SOURCE TEXT ▸
##############################

I'd just hit it with the heat gun a little longer


----------



## winestonefarm (Oct 6, 2008)

tried that but it was still too big and bunched up kinda ugly. found 5" at uline but was hoping to find less of them for a better price. looks like i am getting 500  

Vicki, on the commercial accounts, can you leave 1 or both ends open for sniffing and still get those accounts or do they have to be completely sealed? 

thanks


----------



## Kalne (Oct 25, 2007)

Did you try the shrinkwrap store? That's where I got a roll of shrink tubing. I cut it on my paper cutter to the length I want.


----------



## NubianSoaps.com (Oct 26, 2007)

I simply don't have a store that doesn't want them completely covered. Just like what was stated above if you don't cover the bar and everything gets touched and smudged, nobody will buy the bars and your buyer will complain. Most of my stores carry my soap wrapped with a unwrapped bar to smell and sniff in the front of the contianer....3 with the same soap dishes I use, another with it sitting in the basket with the wrapped soap, each scent has it's own basket but most with that idea. Because of the soaping process effecting your batches, when the next batch is purchased I always send a naked bar, to replace the old one, since it will have slight variations than the previous batch...it also refreshes the smell of the soap being new which increases sales when the displays scent attracts buyers. The plastic shows off my swirls and textured tops better than boxes or any other wrapping so although I hate the plastic bags and ties, it works. Since most of my stores buy scents in 36 bar batches, sending one free bar of soap in orders this big, with them carrying from 5 to 15 different scents is good buisness. I stopped selling to stores that don't give my product a decent place.....a huge feed store, upscale one in conroe is a perfect example, her soap is in a bucket, which is cute, but it's at the bottom by your feet at the counter, how much soap could she possible sell with it there? I wouldn't even let them put my soap there. It's why I like my soap in the hands of the buyer because they work there, when they love your product and the folks who work there have used your soap and love it, you sell more product. Because at $6.95 a bar really think an employee making minimum wage is going to buy a bar of my soap? no. Vicki


----------



## buckrun (Mar 7, 2008)

As a frequent soap customer at festivals I have to agree with access to the naked bar.
I love a display that lets you handle and smell the bar and read the ingredient list but when I want to buy one- I want it fresh and un-mauled. I was wondering with the gloom and doom about the resurgence of the flu this fall if people will be even more wary about unwrapped products.

Lee


----------

##############################

DATA FOR ANALYSIS ▸

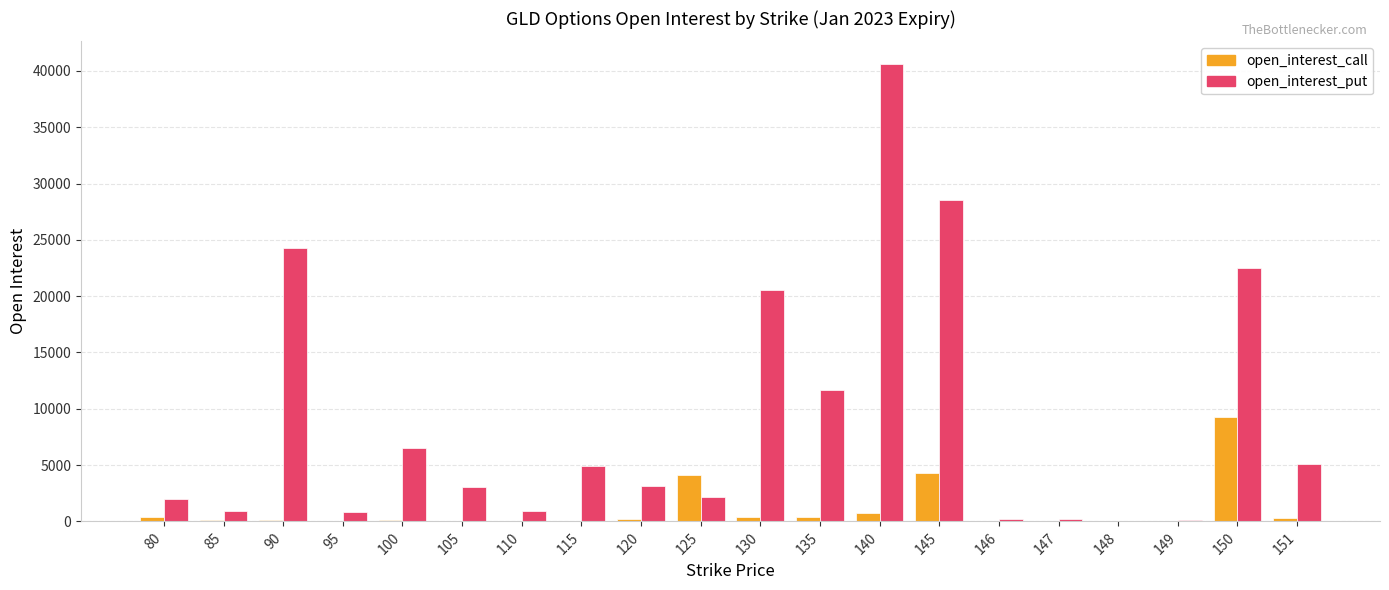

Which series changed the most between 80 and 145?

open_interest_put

##############################

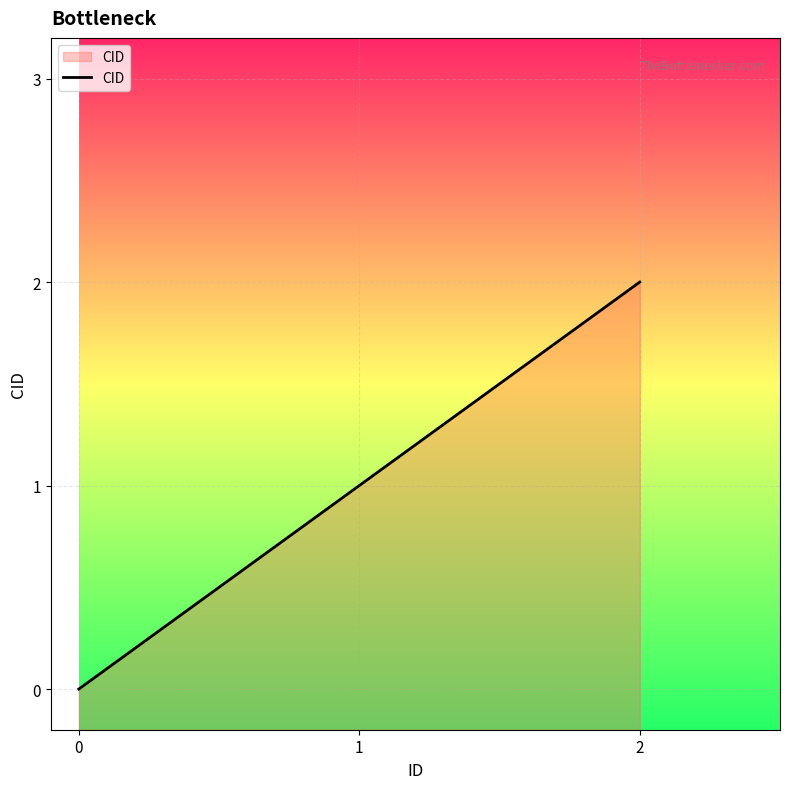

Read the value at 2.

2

##############################

PROBLEM DESCRIPTION ▸ List every username that heads a post in the soap-wrapping thread. The items have nothing to do with the soap-wrapping thread.

SOLUTION TO THIS TASK ▸ winestonefarm, Kalne, NubianSoaps.com, buckrun